Material to process:
▼▼▼
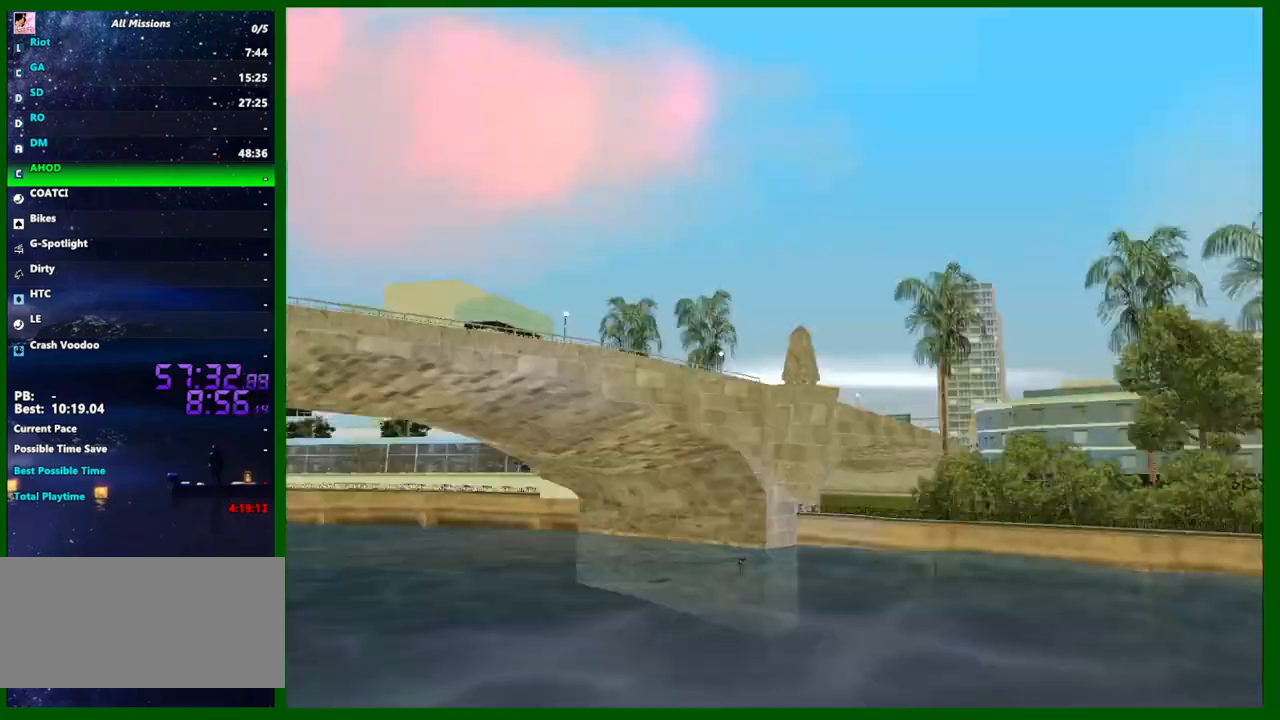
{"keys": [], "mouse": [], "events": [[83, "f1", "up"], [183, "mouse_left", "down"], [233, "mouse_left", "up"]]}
▲▲▲
▼▼▼
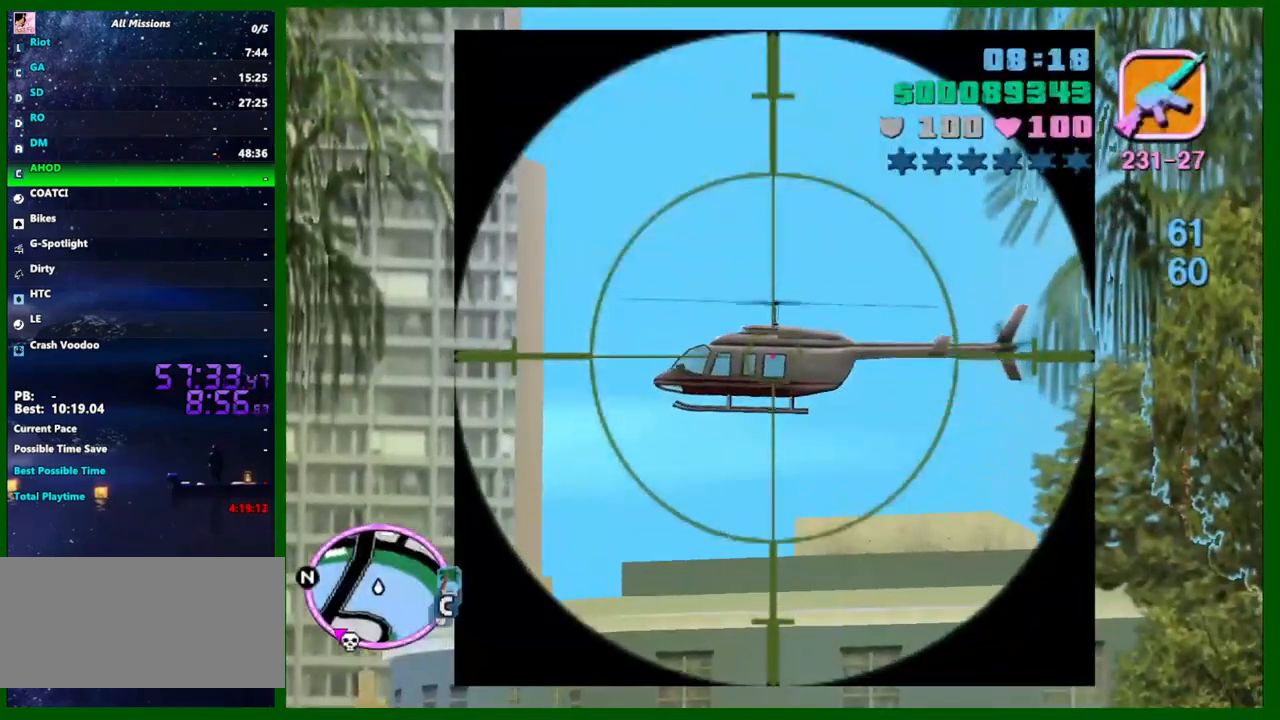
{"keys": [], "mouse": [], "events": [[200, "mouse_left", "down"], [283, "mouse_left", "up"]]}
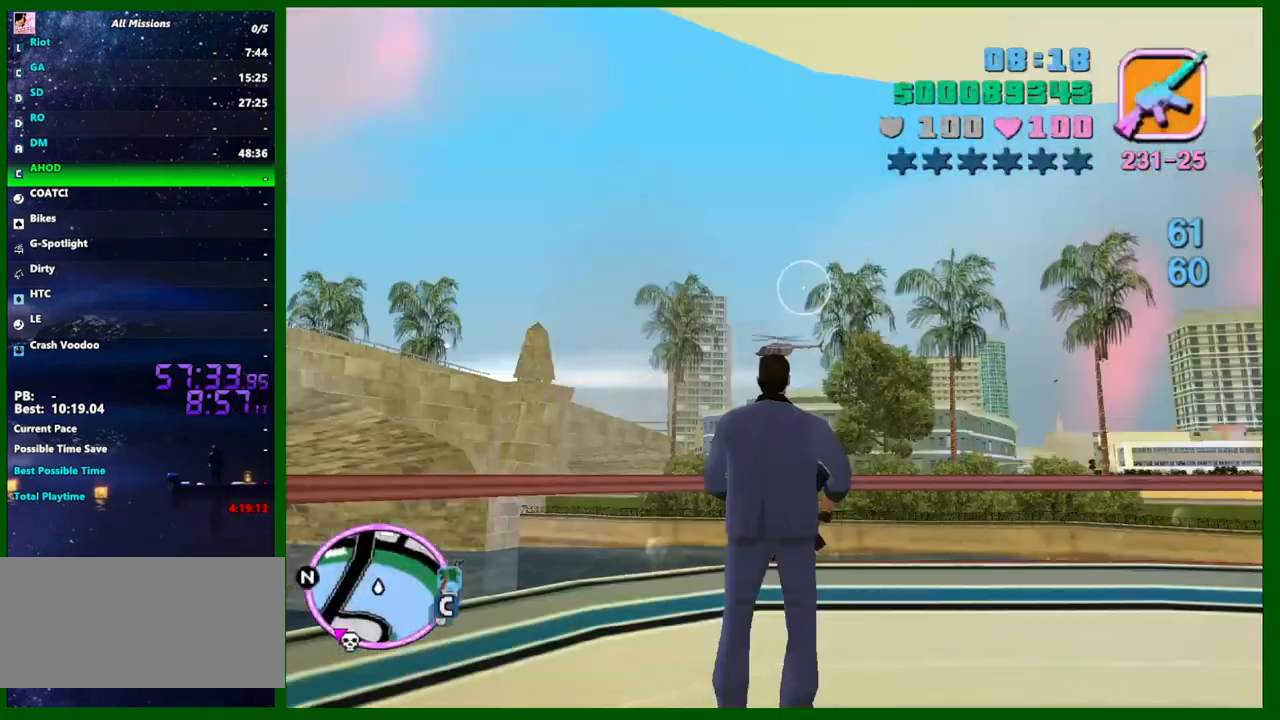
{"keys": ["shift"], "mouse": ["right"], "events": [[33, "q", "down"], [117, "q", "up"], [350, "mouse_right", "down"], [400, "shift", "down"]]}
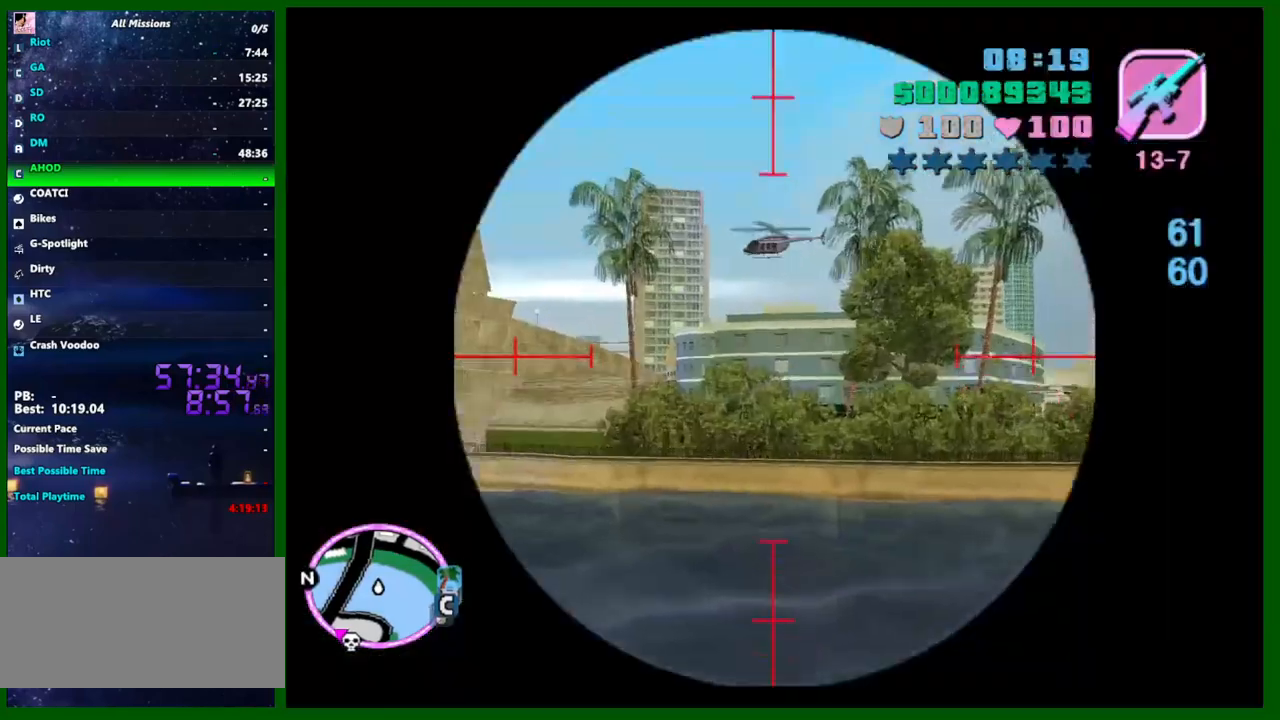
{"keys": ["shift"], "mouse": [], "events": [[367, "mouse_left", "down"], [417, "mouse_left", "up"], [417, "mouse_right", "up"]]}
▲▲▲
Task to carry out:
In the records above, find every line containing the word "shift" and show it.

Answer to this task:
{"keys": ["shift"], "mouse": ["right"], "events": [[33, "q", "down"], [117, "q", "up"], [350, "mouse_right", "down"], [400, "shift", "down"]]}
{"keys": ["shift"], "mouse": [], "events": [[367, "mouse_left", "down"], [417, "mouse_left", "up"], [417, "mouse_right", "up"]]}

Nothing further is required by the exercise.